On the Ba'

IN the nip and tuck of excitement over recent hand ba' days at Jethart, Denholm and Hobkirk, it should not be forgotten that Hawick - up until 1939 - had a well established Ba' too.

IN the nip and tuck of excitement over recent hand ba' days at Jethart, Denholm and Hobkirk, it should not be forgotten that Hawick - up until 1939 - had a well established Ba' too.

Although now more or less forgotten, Hawick's Ba' was equally as important to the local community.

While Jethart's Fastern's E'en Ba' dates back through the mists of time and Hobkirk and Denholm's were established years before, Hawick staged its first Ba' in 1842.

Like the Jethart version it, over the years, was slammed as dangerous by the Town Council, the police, and even the church, who tried to stop it, the annual event took place either at the end of February or at the beginning of March for almost one hundred years.

The beginning of the Second World War brought the ancient game to a halt in 1939 and, following the turmoil of Hitler, it was never revived.

Unlike Jethart Ba' where each year shopkeepers board up their windows to avoid accidents caused by over enthused ba' players in the main streets, the Hawick game was played away from the town centre in and around Commercial Road and the waters of the River Teviot.

The battle for glory and prestige was between the West Enders and the East Enders and rivalry was always fierce.

Originally the West Enders had to hail a ba' over the roof of what was the Toll Bar at the Common Haugh end of Commercial Road, while the Easter Enders hailed theirs opposite Dickson and Laing's mill where the old town boundary crossed the river.

In the early 1850s, however, due to development in the area, the goals were changed with the hailing points being the Cobble Cauld for the West Enders and under the arches of the Railway Bridge for the East Enders.

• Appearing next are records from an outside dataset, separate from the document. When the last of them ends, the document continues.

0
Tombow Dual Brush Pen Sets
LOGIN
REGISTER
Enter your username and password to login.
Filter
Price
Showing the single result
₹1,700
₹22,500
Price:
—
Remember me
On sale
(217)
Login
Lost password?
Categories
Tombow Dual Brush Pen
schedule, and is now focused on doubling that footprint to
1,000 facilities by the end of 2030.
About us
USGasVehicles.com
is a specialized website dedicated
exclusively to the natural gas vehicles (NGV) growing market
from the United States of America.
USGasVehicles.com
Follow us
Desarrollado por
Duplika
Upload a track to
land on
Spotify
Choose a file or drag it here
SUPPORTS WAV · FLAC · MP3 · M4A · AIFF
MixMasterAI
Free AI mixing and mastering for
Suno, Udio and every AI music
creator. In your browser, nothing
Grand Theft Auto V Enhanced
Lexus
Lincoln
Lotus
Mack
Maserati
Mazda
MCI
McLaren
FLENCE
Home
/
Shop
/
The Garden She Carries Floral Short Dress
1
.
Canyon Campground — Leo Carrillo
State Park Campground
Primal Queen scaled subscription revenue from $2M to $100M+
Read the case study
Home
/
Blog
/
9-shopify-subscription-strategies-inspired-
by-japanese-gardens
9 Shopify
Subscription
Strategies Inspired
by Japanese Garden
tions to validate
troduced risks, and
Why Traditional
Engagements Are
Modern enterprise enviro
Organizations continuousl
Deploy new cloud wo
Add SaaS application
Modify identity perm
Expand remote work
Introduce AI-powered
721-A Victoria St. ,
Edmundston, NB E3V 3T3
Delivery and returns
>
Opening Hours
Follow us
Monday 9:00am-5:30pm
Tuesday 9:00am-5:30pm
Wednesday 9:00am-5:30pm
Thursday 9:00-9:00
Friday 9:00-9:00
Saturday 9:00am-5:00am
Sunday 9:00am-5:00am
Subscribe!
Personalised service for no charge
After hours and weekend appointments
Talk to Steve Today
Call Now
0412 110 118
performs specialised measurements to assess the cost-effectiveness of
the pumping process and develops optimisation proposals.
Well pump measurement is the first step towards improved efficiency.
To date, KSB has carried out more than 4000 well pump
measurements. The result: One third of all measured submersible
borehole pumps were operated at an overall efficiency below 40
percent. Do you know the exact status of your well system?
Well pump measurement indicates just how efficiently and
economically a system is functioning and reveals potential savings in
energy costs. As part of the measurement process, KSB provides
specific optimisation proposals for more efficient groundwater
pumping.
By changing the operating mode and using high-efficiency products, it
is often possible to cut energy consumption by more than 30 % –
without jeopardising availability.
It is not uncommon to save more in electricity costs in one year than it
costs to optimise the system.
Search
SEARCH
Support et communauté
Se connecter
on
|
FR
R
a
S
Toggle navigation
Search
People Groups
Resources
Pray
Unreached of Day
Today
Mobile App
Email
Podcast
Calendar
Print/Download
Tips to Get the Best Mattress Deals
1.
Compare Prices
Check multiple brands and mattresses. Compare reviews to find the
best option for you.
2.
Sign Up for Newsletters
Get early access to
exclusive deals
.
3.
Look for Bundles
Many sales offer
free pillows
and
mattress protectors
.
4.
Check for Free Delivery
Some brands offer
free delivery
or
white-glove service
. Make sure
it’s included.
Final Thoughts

Sixty three years may have gone since Hawick had its final ba' day but for some townsfolk its memory still lingers on.

None more so that in the mind of 85-year-old Arthur Slorance, 24 Oliver Park, who was the last man to hail a Hawick ba'.

Reflecting back on this long gone day, Arthur says: "I stayed in Allars Crescent at the time and was in the West End side and we did really well that day in hailing the four balls which were put up.

"I worked at Houston the Bakers and went straight to the ba' after finishing a shift along with my friend George Harrow who also worked beside me.

"I remember it was raining and the river was quite high but this didn't stop people going into the water, even George and myself who still had our working clothes on.

"George hailed the first ba', Wull Berridge got the second and I managed to get the last two.

"I had played the game for a few years and had never hailed a ba' before. I remember being really thrilled to have hailed two."

As in the Ba' events that have survived, Hawick ba's were sponsored by local businesses and one of the main prizes to be sought was the Kings Cinema ba' as the hailer received a free pass for the "pictures" for a year.

On that last day, however, the "Hawick News" put up the first two ba's at five shillings each. The Commercial Road Workers sponsored the third at seven and sixpence, while the fourth and top prize was eight parcels of butcher meat from Dod Ormiston the Butcher.

Speaking of the prizes he lifted, Arthur comments: "I treated my pals to a few drinks in the Douglas Arms with my seven and sixpence on the night that the ba' finished. I then went to Dod Ormiston's shop in Commercial Road for the parcels of butcher meat and this was a great prize as I came from a big family.

"The parcels had everything in them and I could only carry half of them. When I went back for the rest though, they had gone. Someone else had gone in and lifted them and I've never found out to this day who that someone was."

Although physical, the ba' game was not all rough and tumble and Arthur recalls: "In that game in 1939 the West Enders were pretty organised. A lot of the action took place in the Haugh, and we had players stationed at various points and there were some good passing movements.

"It was through a move like this that we hailed the last ba'. I first got the ba' at the Albert Bridge and it was then transferred up the river bank. The ba' then landed in the river at the side of the Cots Pool and although the water was quite deep I jumped in and managed to throw it over the Cauld. Little did I know then that I would be the last man to do this."

Times have changed a great deal since that last ba' was thrown over the cauld into the sweeping waters of the Teviot.

Hawick Ba' may be long gone but the game is still very much part of the history of this grey auld toon of ours, and in its own way will always be with us.